Why message queue size matters when programming with Actors?
Recently, I had to wrangle data from a 50GB file containing close to 34 million lines. This wrangling involved selecting lines based on some pattern and then pulling data from the selected lines.
After some digging around, I decided to use Actor model support in GPars. The basic structure of the solution was as follows.
- Create a collating actor that collates data from processing actors.
- Create N processing actors that will process a given line — search for the pattern, pull the data from the line, and send the data to the collating actor.
- Read each line from the file and asynchronously send it to one of the processing actors. (File reading thread)
Skimming thru GPars documentation, I got to a working script in about an hour. It ran pretty well on a small slice (~3 million lines) of the original file.
So, I ran the script on the original file. Interestingly (or as with most software effort), the execution consumed all of 8GB of heap space and ran for a while before completion. While it did the job, I was intrigued with the amount of consumed memory. The above solution was processing the lines without storing them in memory and the data pulled from the lines amounted to a few thousand words that were stored in a set container (no duplicates). So, as a good software developer, I went down the rabbit hole :)
After spending a few hours digging into GPars documentation, profiling the script with VisualVM, whipping up a parallel solution in Python (which helped me understand an important aspect of Futures in Python), and making noise about a “bug” in GPars, I figured out the issue (err, my bad).
I had not considered the size of the communication channel (queue) between the consumers (processing actors) and the producer (file reading thread).
In GPars, there is no limit on the size of the message queues of Actors. Further, the file reading thread was adding lines to the queues of processing actors faster than the processing actors could consume the lines from the queues.

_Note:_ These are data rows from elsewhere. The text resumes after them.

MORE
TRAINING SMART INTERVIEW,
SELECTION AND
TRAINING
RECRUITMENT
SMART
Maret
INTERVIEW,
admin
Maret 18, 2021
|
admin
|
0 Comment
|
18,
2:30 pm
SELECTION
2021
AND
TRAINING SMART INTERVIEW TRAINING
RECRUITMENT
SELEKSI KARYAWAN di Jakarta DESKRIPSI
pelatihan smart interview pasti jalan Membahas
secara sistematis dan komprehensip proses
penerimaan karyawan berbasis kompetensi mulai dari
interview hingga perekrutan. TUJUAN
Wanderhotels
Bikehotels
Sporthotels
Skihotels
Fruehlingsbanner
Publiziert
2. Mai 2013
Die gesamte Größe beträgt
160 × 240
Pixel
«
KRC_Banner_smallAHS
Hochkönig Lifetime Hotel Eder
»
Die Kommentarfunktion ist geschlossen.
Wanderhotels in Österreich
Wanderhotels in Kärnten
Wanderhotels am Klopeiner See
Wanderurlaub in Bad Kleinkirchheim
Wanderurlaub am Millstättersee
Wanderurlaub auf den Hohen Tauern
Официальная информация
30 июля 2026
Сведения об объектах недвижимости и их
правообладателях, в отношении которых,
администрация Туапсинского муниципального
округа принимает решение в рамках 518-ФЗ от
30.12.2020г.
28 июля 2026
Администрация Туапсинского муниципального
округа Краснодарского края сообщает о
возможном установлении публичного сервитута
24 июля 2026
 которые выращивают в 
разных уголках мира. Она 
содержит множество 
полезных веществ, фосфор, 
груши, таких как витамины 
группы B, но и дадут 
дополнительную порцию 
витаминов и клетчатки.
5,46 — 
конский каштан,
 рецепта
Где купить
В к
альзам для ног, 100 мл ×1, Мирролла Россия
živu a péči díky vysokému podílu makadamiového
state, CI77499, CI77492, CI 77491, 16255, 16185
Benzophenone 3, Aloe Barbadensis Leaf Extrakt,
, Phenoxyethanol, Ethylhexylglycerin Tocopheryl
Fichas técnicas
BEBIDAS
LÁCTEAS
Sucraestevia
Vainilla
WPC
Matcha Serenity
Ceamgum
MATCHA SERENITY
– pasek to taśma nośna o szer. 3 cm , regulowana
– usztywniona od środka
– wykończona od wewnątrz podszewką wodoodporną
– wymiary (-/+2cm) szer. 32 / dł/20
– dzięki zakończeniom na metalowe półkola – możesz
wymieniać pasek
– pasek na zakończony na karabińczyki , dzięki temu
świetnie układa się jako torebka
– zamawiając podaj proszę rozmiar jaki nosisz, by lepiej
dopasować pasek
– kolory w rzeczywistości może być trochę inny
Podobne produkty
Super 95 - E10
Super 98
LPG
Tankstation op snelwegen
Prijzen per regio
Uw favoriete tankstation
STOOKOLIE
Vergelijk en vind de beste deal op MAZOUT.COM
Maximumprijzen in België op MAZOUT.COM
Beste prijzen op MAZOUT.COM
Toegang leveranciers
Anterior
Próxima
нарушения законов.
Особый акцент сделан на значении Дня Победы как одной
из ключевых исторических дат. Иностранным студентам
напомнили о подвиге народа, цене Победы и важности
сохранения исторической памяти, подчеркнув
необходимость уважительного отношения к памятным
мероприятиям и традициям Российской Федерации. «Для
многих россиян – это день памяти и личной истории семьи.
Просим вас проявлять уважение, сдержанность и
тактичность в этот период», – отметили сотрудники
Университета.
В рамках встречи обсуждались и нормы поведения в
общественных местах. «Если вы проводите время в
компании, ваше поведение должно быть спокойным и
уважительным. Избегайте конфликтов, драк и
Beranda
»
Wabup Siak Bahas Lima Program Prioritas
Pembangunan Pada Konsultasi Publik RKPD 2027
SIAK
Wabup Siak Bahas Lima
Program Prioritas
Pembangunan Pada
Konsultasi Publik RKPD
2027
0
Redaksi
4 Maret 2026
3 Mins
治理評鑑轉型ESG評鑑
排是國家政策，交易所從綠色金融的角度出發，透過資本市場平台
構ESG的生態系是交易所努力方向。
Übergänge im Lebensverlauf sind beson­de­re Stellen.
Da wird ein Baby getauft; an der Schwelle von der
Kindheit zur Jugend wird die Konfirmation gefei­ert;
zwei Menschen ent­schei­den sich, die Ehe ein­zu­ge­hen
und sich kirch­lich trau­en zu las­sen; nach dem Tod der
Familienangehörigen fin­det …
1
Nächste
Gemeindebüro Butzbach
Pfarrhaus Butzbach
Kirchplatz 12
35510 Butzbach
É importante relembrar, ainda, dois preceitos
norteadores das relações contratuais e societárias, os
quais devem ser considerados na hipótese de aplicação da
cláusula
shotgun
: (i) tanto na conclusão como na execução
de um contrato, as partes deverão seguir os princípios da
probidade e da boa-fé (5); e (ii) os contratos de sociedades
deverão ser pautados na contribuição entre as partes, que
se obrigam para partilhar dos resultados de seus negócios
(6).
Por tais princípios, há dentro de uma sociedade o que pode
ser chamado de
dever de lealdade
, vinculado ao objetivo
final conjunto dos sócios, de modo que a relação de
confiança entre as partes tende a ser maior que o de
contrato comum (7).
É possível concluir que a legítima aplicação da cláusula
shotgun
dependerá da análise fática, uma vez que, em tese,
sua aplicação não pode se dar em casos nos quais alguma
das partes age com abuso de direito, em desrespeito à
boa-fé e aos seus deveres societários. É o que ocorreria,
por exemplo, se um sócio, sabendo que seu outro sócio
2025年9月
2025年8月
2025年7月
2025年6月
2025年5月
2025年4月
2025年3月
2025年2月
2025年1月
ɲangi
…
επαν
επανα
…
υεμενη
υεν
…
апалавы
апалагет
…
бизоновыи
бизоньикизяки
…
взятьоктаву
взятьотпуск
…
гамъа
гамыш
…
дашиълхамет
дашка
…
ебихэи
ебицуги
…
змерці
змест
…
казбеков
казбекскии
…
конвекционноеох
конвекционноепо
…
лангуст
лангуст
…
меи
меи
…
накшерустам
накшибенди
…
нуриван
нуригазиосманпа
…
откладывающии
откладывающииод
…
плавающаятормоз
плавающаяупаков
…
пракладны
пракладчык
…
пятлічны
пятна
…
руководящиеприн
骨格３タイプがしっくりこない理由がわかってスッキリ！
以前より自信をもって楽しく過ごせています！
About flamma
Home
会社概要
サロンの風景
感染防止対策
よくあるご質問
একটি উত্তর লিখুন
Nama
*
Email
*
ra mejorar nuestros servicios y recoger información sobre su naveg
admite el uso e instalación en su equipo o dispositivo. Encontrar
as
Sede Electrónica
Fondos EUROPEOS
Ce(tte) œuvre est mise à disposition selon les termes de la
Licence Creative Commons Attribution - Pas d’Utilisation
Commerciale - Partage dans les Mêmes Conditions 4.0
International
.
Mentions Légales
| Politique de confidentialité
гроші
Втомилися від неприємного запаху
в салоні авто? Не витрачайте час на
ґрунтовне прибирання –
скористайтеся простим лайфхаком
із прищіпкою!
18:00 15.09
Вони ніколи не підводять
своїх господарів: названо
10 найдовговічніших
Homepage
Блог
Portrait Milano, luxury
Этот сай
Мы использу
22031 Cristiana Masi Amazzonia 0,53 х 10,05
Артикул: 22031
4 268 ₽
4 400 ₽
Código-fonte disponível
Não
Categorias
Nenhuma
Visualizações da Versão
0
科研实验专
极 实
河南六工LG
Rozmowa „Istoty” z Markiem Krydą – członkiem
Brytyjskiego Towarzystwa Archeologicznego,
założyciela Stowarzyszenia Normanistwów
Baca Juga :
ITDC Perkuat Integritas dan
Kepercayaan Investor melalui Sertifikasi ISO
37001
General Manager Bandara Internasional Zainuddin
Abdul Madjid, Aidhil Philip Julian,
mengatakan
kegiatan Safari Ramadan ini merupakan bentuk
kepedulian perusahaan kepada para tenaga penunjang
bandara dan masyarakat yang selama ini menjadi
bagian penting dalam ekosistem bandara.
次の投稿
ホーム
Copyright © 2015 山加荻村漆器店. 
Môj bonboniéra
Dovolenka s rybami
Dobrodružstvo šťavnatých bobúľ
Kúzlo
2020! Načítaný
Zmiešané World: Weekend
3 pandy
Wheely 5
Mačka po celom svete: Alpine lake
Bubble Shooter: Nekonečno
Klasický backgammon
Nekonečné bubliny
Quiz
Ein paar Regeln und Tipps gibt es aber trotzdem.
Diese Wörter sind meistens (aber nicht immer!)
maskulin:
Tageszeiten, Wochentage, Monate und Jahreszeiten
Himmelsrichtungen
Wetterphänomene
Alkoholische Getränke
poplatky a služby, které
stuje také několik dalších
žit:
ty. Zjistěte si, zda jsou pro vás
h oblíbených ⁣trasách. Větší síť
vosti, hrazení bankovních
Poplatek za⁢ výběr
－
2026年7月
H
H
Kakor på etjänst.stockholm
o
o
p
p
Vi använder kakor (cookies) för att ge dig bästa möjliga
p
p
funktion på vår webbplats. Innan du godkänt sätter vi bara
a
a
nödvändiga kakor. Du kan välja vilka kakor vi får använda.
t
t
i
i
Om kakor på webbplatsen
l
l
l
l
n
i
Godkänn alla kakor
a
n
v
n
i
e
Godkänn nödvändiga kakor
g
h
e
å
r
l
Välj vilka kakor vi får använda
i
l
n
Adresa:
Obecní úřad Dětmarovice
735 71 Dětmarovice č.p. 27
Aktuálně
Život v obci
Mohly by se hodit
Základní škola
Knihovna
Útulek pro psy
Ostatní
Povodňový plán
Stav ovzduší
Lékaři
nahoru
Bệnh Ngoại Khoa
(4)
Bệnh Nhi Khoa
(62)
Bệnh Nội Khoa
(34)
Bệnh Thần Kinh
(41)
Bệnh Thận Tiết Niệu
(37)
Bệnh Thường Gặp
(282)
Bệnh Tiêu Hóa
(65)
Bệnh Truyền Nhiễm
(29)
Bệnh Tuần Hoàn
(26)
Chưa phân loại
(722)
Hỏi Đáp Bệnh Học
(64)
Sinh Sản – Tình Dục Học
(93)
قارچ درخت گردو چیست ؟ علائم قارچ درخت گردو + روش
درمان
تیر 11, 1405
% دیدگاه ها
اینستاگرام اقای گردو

So, the queues were acting likes buffers and the program was storing the lines in memory!! Arghhh!!!
The fix was to limit the size of queues. However, there was no support in GPars to limit the size of such queues. Instead, I tweaked the file reading thread: for every N bytes read from the file, the next line is sent synchronously to the processing actor. This fix kinda limits the size of all queues to N assuming all processing actors work equally fast (which is mostly true as each line is comparable and the processing is identical). And, in reality, the solution with this fix is working :)
Looking back, every programming model has some “tricky” aspect. If synchronization via locks and semaphores is such an aspect of thread-based programming, then getting the queue size right is such an aspect of actor-based programming. That said, programming with Actors is a way easier than programming with Threads. Everyone should try it :)
For them curious cats, the final solution is available as a gist.